• TASK:
In the rows below, start at the line that contains "Reading left to right, list" and stop after the line that contains "Reading left to right, what". Set out those lines as a JSON list of strings, one string per line, leaving out blank lines and the pictures.

• RECORDS SHOWN:
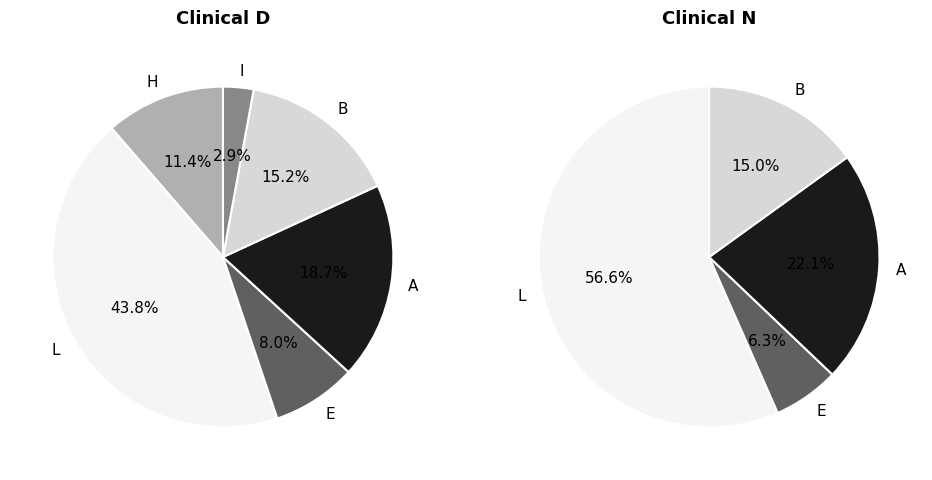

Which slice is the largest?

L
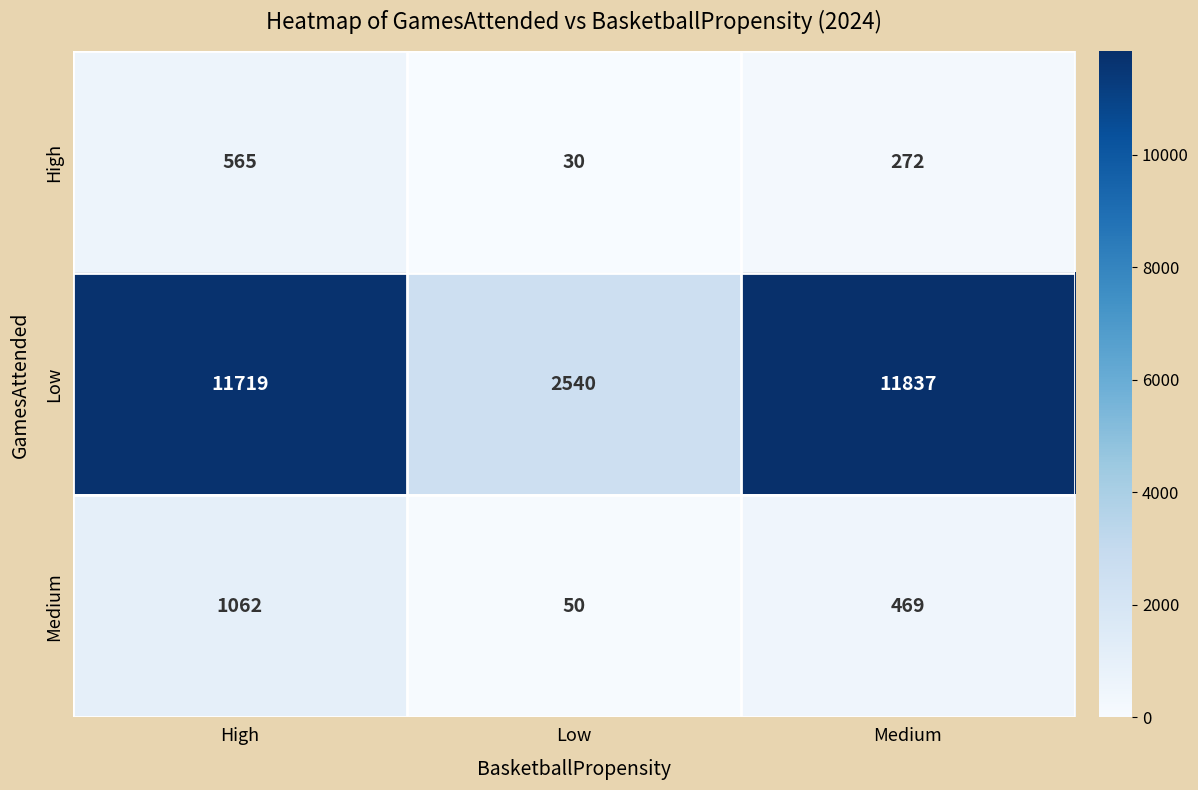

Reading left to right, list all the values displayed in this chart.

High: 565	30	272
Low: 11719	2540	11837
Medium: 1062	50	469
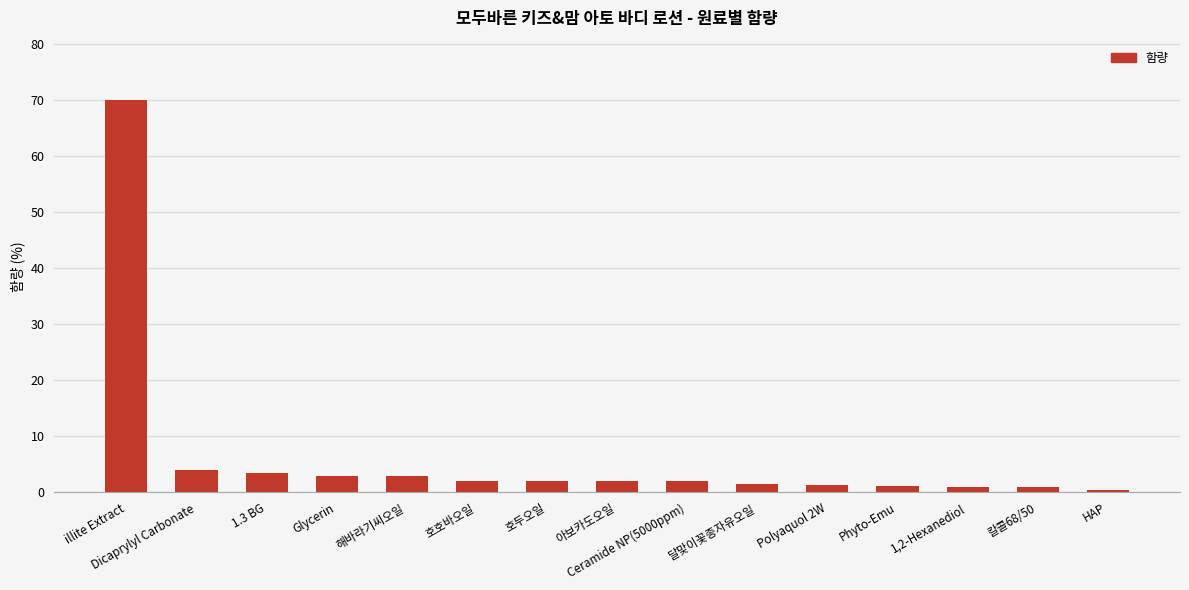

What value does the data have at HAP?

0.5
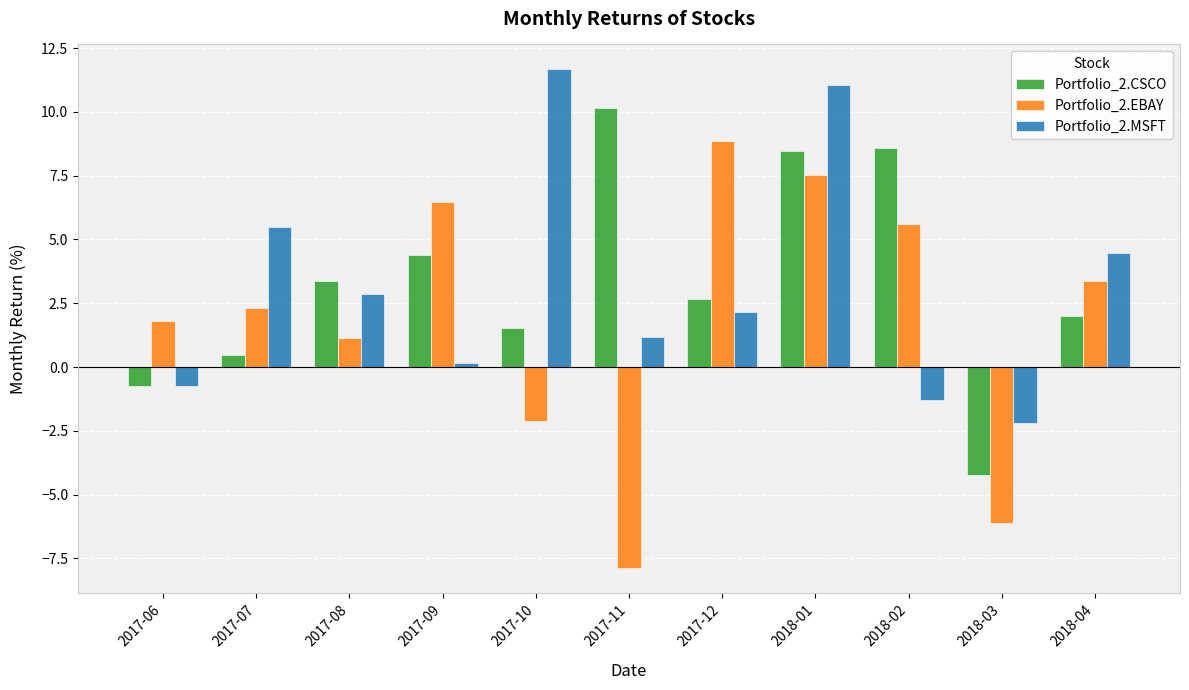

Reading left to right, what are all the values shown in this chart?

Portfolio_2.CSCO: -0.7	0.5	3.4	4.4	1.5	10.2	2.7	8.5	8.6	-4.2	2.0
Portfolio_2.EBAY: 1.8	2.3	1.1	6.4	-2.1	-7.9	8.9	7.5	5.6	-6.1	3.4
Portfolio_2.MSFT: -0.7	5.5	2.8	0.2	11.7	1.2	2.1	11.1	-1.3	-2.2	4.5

---

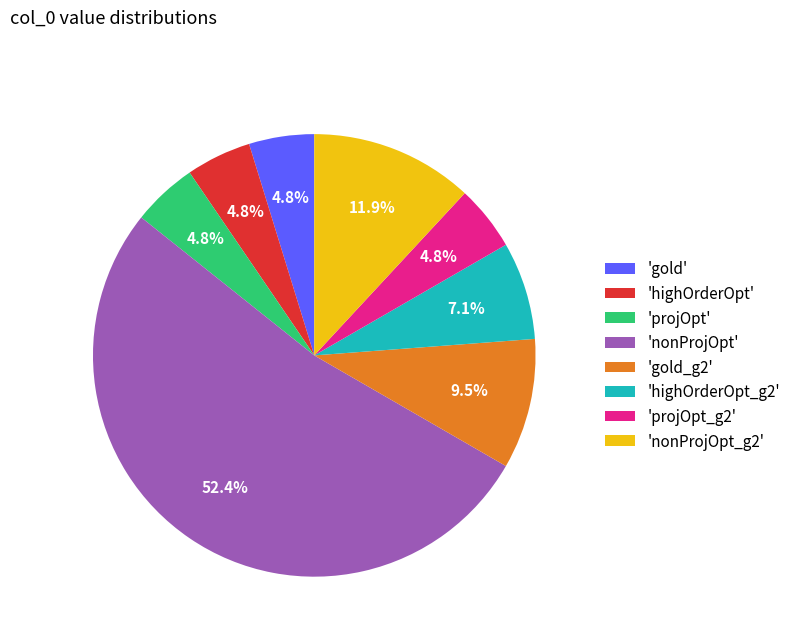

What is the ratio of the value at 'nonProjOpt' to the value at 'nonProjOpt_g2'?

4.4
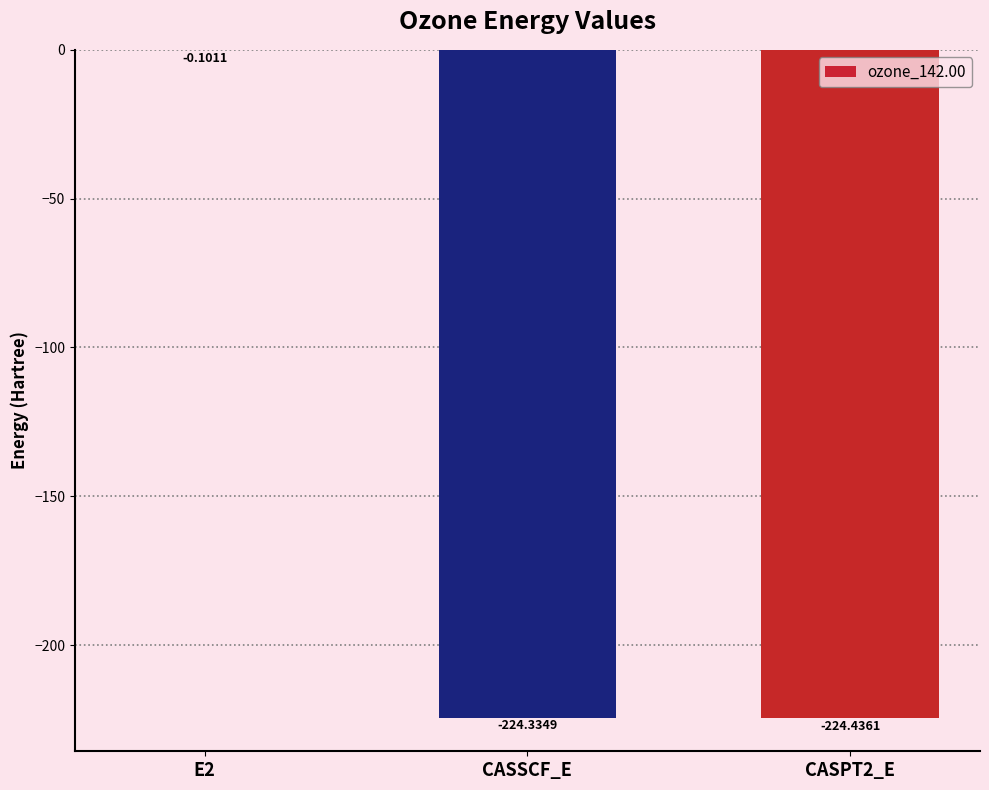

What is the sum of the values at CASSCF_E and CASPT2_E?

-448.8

--

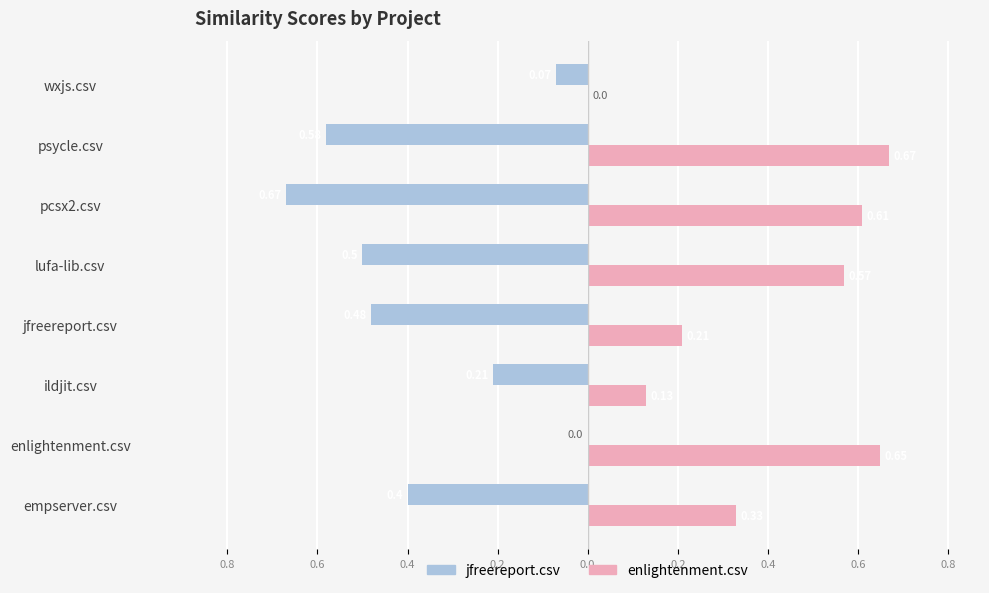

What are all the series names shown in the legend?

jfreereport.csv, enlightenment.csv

• WRITTEN SOLUTION:
[
  "Reading left to right, list all the values displayed in this chart.",
  "High: 565\t30\t272",
  "Low: 11719\t2540\t11837",
  "Medium: 1062\t50\t469",
  "What value does the data have at HAP?",
  "0.5",
  "Reading left to right, what are all the values shown in this chart?"
]